An Israeli NGO behind settlement construction in Palestinian lands says that every year the regime demolishes 1,000 homes in the Negev desert, home to Bedouin nomadic tribes for the past 1,000 years.
Some 220,000 people currently live in the region, Amichai Yogev, the southern region director of pro-settlement NGO Regavim, said in an interview with the Jewish Voice on Wednesday.
The group is demolishing homes in the region in cooperation with Israel's interior ministry, Israel Land Agency, and the Jewish National Fund.
Yogev claimed that the Palestinian residents of the Negev build 2,000 to 3,000 homes a year in the "unrecognized" villages, which hold some 70,000 homes along with the "recognized" ones.
In response to a question regarding what makes the villages classified as “unrecognized", Yogev said that all the ones located in the Beersheba-Arad-Yeruham triangle are "illegal”.
According to the indigenous people of the Negev desert, Regavim is a racist NGO, whose inspectors are mostly extremist settlers living in the settlements nearby.
The United Nations and most countries regard the Israeli settlements as illegal because the territories were captured in a war in 1967 and are hence subject to the Geneva Conventions, which forbid construction on occupied lands.
Violation of international law
The illegal constructions are not the only crimes Tel Aviv commits.

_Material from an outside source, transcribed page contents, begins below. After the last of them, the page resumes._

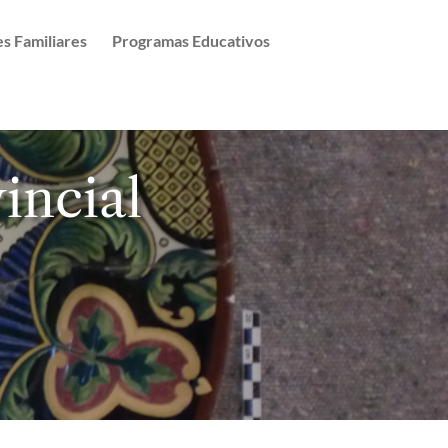
es Familiares
Programas Educativos
incial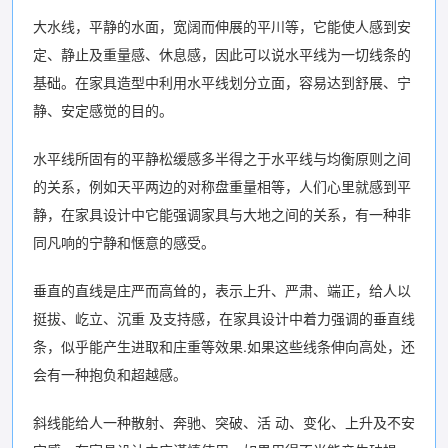
大水线，平静的水面，宽阔而伸展的平川等，它能使人感到安
定、静止及重量感、休息感，因此可以说水平线为一切线条的
基础。在家具造型中利用水平线划分立面，容易达到舒展、宁
静、安定感觉的目的。
水平线所固有的平静松缓感多半得之于水平线与均衡原则之间
的关系，例如天平两边的对称盘重量相等，人们心里就感到平
静，在家具设计中它能强调家具与大地之间的关系，有一种非
同凡响的宁静和惬意的感受。
垂直的直线是庄严而高耸的，表示上升、严肃、端正，给人以
挺拔、屹立、沉重 及支持感，在家具设计中着力强调的垂直线
条，似乎能产生进取和庄重等效果.如果这些线条伸向高处，还
会有一种抱负和超越感。
斜线能给人一种散射、奔驰、突破、活 动、变化、上升及不安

The regime also launches offensives against Palestinian every now and then, including one last summer against the Gaza Strip that left over 2,200 people dead.

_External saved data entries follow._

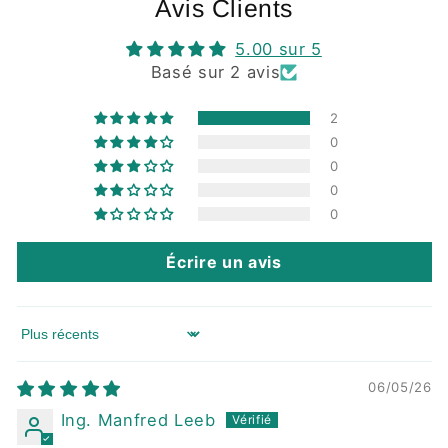
Avis Clients
5.00 sur 5
Basé sur 2 avis
2
0
0
0
0
Écrire un avis
Sort by
06/05/26
Ing. Manfred Leeb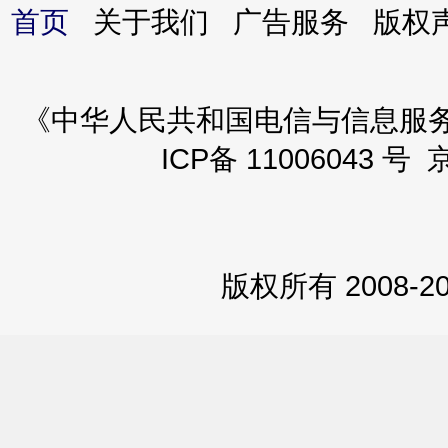
首页
关于我们 广告服务 版
《中华人民共和国电信与信息服务业务
ICP备 11006043 号 
版权所有 2008-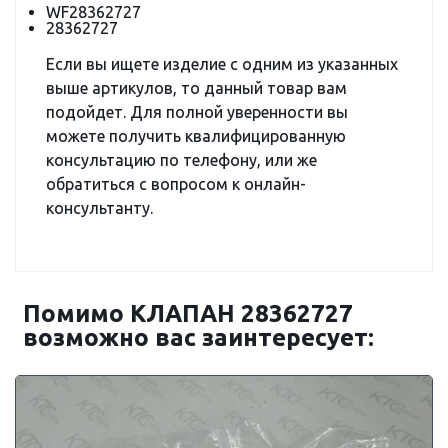
WF28362727
28362727
Если вы ищете изделие с одним из указанных
выше артикулов, то данный товар вам
подойдет. Для полной уверенности вы
можете получить квалифицированную
консультацию по телефону, или же
обратиться с вопросом к онлайн-
консультанту.
Помимо КЛАПАН 28362727
возможно вас заинтересует:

On Monday, a UN Human Rights Council’s report detailed war crimes during the Israeli aggression, calling for those responsible to be “brought to justice”.

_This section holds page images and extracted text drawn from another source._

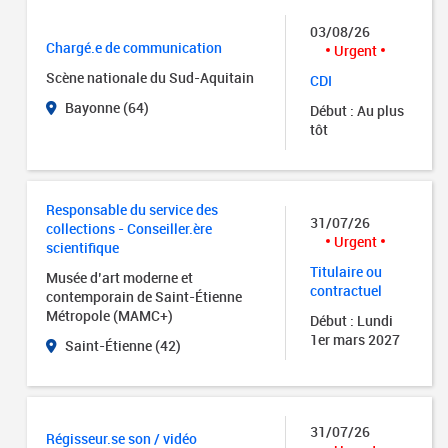
03/08/26
Chargé.e de communication
Urgent
Scène nationale du Sud-Aquitain
CDI
Bayonne (64)
Début : Au plus
tôt
Responsable du service des
31/07/26
collections - Conseiller.ère
Urgent
scientifique
Titulaire ou
Musée d’art moderne et
contractuel
contemporain de Saint-Étienne
Métropole (MAMC+)
Début : Lundi
1er mars 2027
Saint-Étienne (42)
31/07/26
Régisseur.se son / vidéo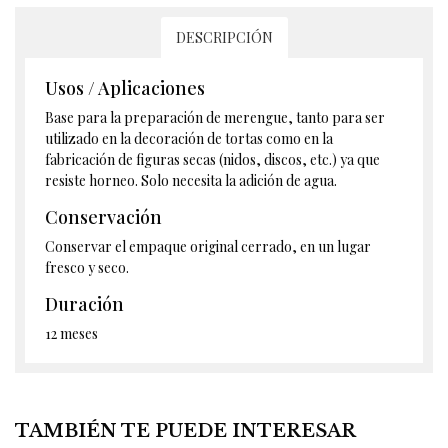
DESCRIPCIÓN
Usos / Aplicaciones
Base para la preparación de merengue, tanto para ser
utilizado en la decoración de tortas como en la
fabricación de figuras secas (nidos, discos, etc.) ya que
resiste horneo. Solo necesita la adición de agua.
Conservación
Conservar el empaque original cerrado, en un lugar
fresco y seco.
Duración
12 meses
TAMBIÉN TE PUEDE INTERESAR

On the heels of the report, Palestinian officials are finally managing to hand over the details of Israel's crimes to the International Criminal Court (ICC) in The Hague.
A file containing hundreds of pages about Tel Aviv’s atrocities is expected to be given to the ICC by the Palestinian foreign minister, Riyad al-Maliki, on Thursday.
Last week, Palestinian official Ammar Hijazi said the file details violations of international law by Tel Aviv and “draws a grim picture of what Israel is doing and why we think that there are reasonable grounds… for the prosecutor to start investigations.”
An order for a preliminary examination and then a full criminal investigation could be issued by ICC chief prosecutor Fatou Bensouda following the Palestinian complaint.